Data is typically transferred from the host to the storage device in order for the data to be stored in a non-volatile manner in the storage device. In prior art storage devices, data to be stored in a storage device is transferred from the host to the storage device, and a flash translation layer arranges the storing of the data by maintaining a map that connects physical addresses in the storage units to logical addresses that the host can use. Embodiments of the present invention comprise memory units with physical address spaces that are directly accessible from the host. The host provides a set of one or more rules that the storage controller uses in order to store and retrieve data from the storage units.
The storage device 100 in Fig. 1 is configured to connect to a host 150, such as a personal computer or server computer. The storage device 100 and host 150 can be in data communication via a communication line 140. Simplified, the host 150 comprises a central processing unit (CPU) 151, random access memory (RAM) 153, a host data interface 155, and a communication bus 157. The communication bus 157 enables data communication between the CPU 151, RAM 153, and host data interface 155.
When data is transferred between the host 150 and the storage device 100, this may be performed via a direct transfer from the RAM 153 in the host to the controller memory 105 in the storage device 100. Preferably, this takes place without interference of the host CPU 151 by use of direct memory access (DMA), such as by remote direct memory access (RDMA). This is illustrated schematically with dashed line 141 in Fig. 1. The physical transfer takes place via the connection 140 between the host data interface 155 and the storage device data interface 101.

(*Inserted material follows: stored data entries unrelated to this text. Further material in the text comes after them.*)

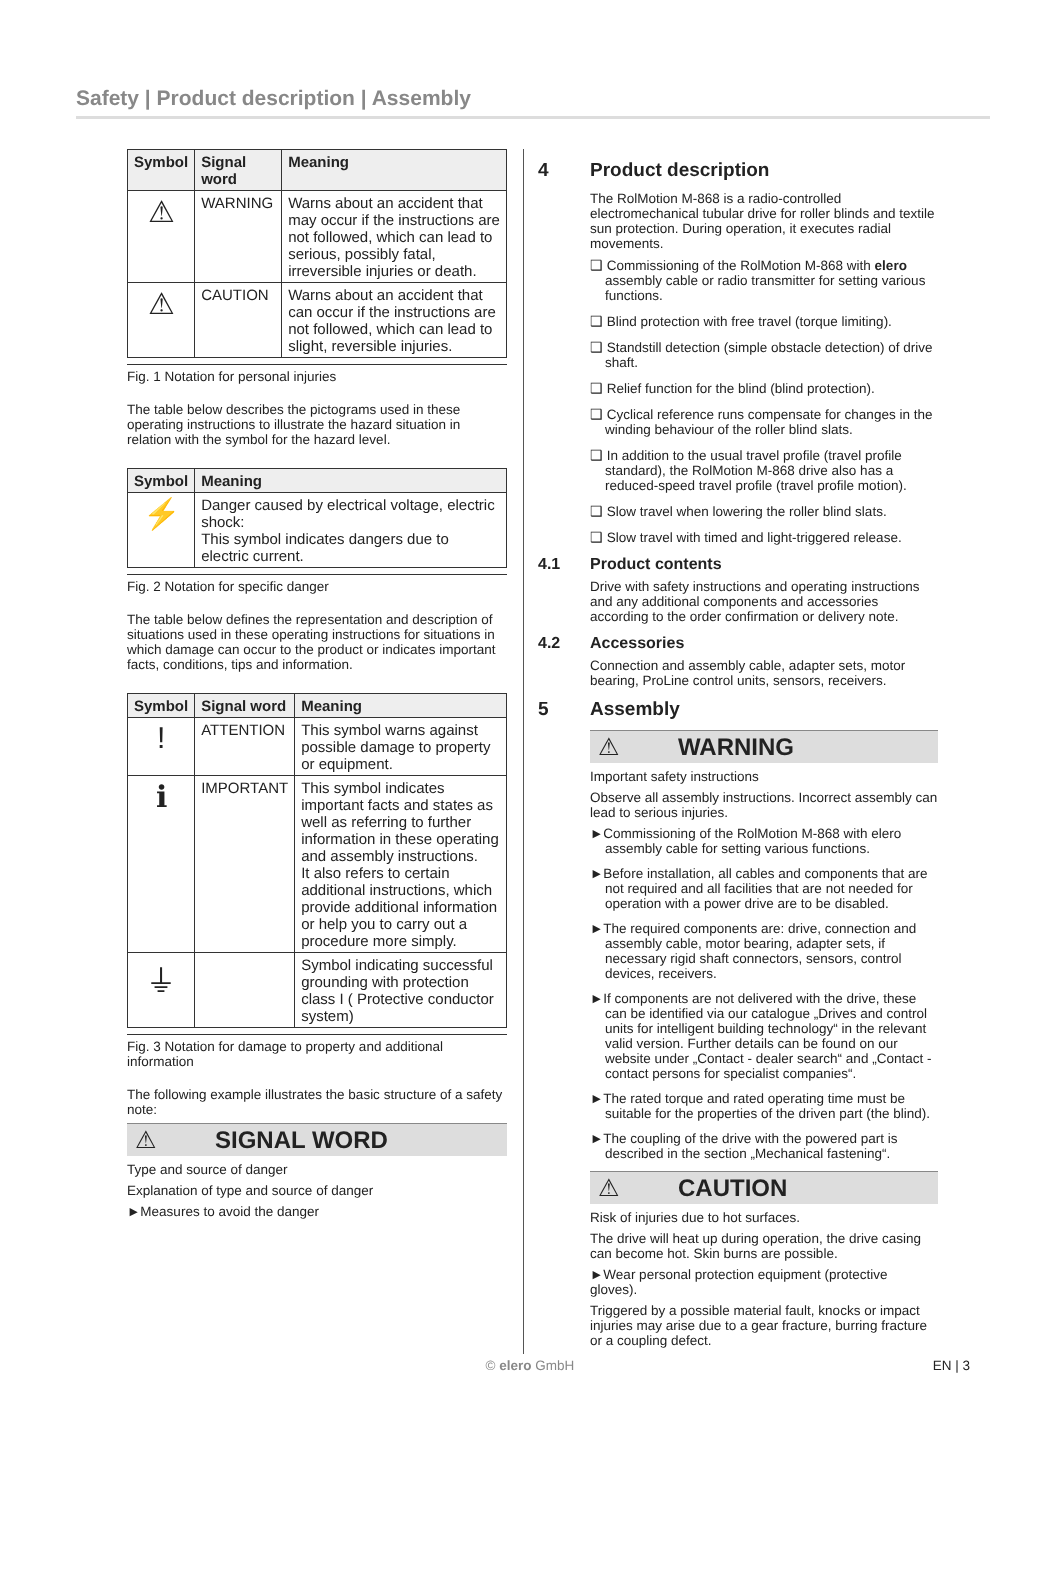Safety | Product description | Assembly
| Symbol | Signal word | Meaning |
| --- | --- | --- |
| ⚠ | WARNING | Warns about an accident that may occur if the instructions are not followed, which can lead to serious, possibly fatal, irreversible injuries or death. |
| ⚠ | CAUTION | Warns about an accident that can occur if the instructions are not followed, which can lead to slight, reversible injuries. |
Fig. 1 Notation for personal injuries
The table below describes the pictograms used in these operating instructions to illustrate the hazard situation in relation with the symbol for the hazard level.
| Symbol | Meaning |
| --- | --- |
| ⚡ | Danger caused by electrical voltage, electric shock: This symbol indicates dangers due to electric current. |
Fig. 2 Notation for specific danger
The table below defines the representation and description of situations used in these operating instructions for situations in which damage can occur to the product or indicates important facts, conditions, tips and information.
| Symbol | Signal word | Meaning |
| --- | --- | --- |
| ! | ATTENTION | This symbol warns against possible damage to property or equipment. |
| ℹ | IMPORTANT | This symbol indicates important facts and states as well as referring to further information in these operating and assembly instructions. It also refers to certain additional instructions, which provide additional information or help you to carry out a procedure more simply. |
| ⏚ | | Symbol indicating successful grounding with protection class I ( Protective conductor system) |
Fig. 3 Notation for damage to property and additional information
The following example illustrates the basic structure of a safety note:
⚠ SIGNAL WORD
Type and source of danger
Explanation of type and source of danger
►Measures to avoid the danger
4 Product description
The RolMotion M-868 is a radio-controlled electromechanical tubular drive for roller blinds and textile sun protection. During operation, it executes radial movements.
❑ Commissioning of the RolMotion M-868 with elero assembly cable or radio transmitter for setting various functions.
❑ Blind protection with free travel (torque limiting).
❑ Standstill detection (simple obstacle detection) of drive shaft.
❑ Relief function for the blind (blind protection).
❑ Cyclical reference runs compensate for changes in the winding behaviour of the roller blind slats.
❑ In addition to the usual travel profile (travel profile standard), the RolMotion M-868 drive also has a reduced-speed travel profile (travel profile motion).
❑ Slow travel when lowering the roller blind slats.
❑ Slow travel with timed and light-triggered release.
4.1 Product contents
Drive with safety instructions and operating instructions and any additional components and accessories according to the order confirmation or delivery note.
4.2 Accessories
Connection and assembly cable, adapter sets, motor bearing, ProLine control units, sensors, receivers.
5 Assembly
⚠ WARNING
Important safety instructions
Observe all assembly instructions. Incorrect assembly can lead to serious injuries.
►Commissioning of the RolMotion M-868 with elero assembly cable for setting various functions.
►Before installation, all cables and components that are not required and all facilities that are not needed for operation with a power drive are to be disabled.
►The required components are: drive, connection and assembly cable, motor bearing, adapter sets, if necessary rigid shaft connectors, sensors, control devices, receivers.
►If components are not delivered with the drive, these can be identified via our catalogue „Drives and control units for intelligent building technology“ in the relevant valid version. Further details can be found on our website under „Contact - dealer search“ and „Contact - contact persons for specialist companies“.
►The rated torque and rated operating time must be suitable for the properties of the driven part (the blind).
►The coupling of the drive with the powered part is described in the section „Mechanical fastening“.
⚠ CAUTION
Risk of injuries due to hot surfaces.
The drive will heat up during operation, the drive casing can become hot. Skin burns are possible.
►Wear personal protection equipment (protective gloves).
Triggered by a possible material fault, knocks or impact injuries may arise due to a gear fracture, burring fracture or a coupling defect.
© elero GmbH EN | 3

Fig. 2 illustrates a prior art SSD. Overall, it has many of the same features, such as a data interface 201 and storage units 207a-207f, as well as a controller 210 for handling communication of requests for data to and from the storage units 207a-207f. However, the controller 210 in prior art devices is hard-coded with translation rules that control how the data is written to the storage units, and how
the data are moved between physical addresses in the storage units, as well as how garbage collection is performed in the storage units in order to free invalid storage space (such as pages and/or blocks in a NAND). In particular, the controller 210 provides a pre-defined method for translating logical addresses usable by the host 150, to physical addresses usable by the controller 210 for accessing the storage units. In other words, it is not possible to access the physical address directly from the host. Furthermore, it is not possible to control access to separate storage units from outside the storage device. Embodiments of the present invention allow applications 160 running on a host 150 to dynamically provide and change or delete rules 120 that suit the
application's needs with respect to storage and retrieval of data on the storage device 100. The storage device maintains a mapping table in order to enable consistent writing and reading to and from the storage units. The mapping table may for instance comprise associations between the logical address of data and the physical address in the storage device at which the data is stored. The mapping table is configured to reflect the addressability of the storage units and the need for a specific use case. In NAND flash chips, data is written and read page by page, and data is erased in blocks.
Fig. 3 illustrates schematically an embodiment where rules are stored in a controller memory unit 105. The set of rules 121 are directed to an application "X" and comprises conditions CONDITION1, CONDITIONS, and CONDITIONS. If CONDITION1 is satisfied for a request, then action ACTION1 is performed. If CONDITION2 is satisfied, action ACTION2 is performed. If CONDITIONS is satisfied, action ACTION3 is performed. Corresponding state changes are also performed, but are not shown as this is merely to illustrate the principle behind rules, namely that if a request fulfills a certain condition (or set of conditions), an action (or set of actions) is taken.
The rules 122 apply to an application "Y". Rule 122 share a rule with rule set 121, namely the CONDITION2-ACTION2 rule. If CONDITION2 is satisfied, action
ACTION2 is performed. If CONDITION4 is satisfied, action ACTION4 is performed.
If CONDITION5 is satisfied, action ACTION 5 is performed. There can be any number of conditions, state changes and actions.
Fig. 4 illustrates a method in accordance with an embodiment of the invention. The method performed applies to a storage device 100, but exemplary steps performed in a host 150 are also shown in Fig. 4 and described here for context.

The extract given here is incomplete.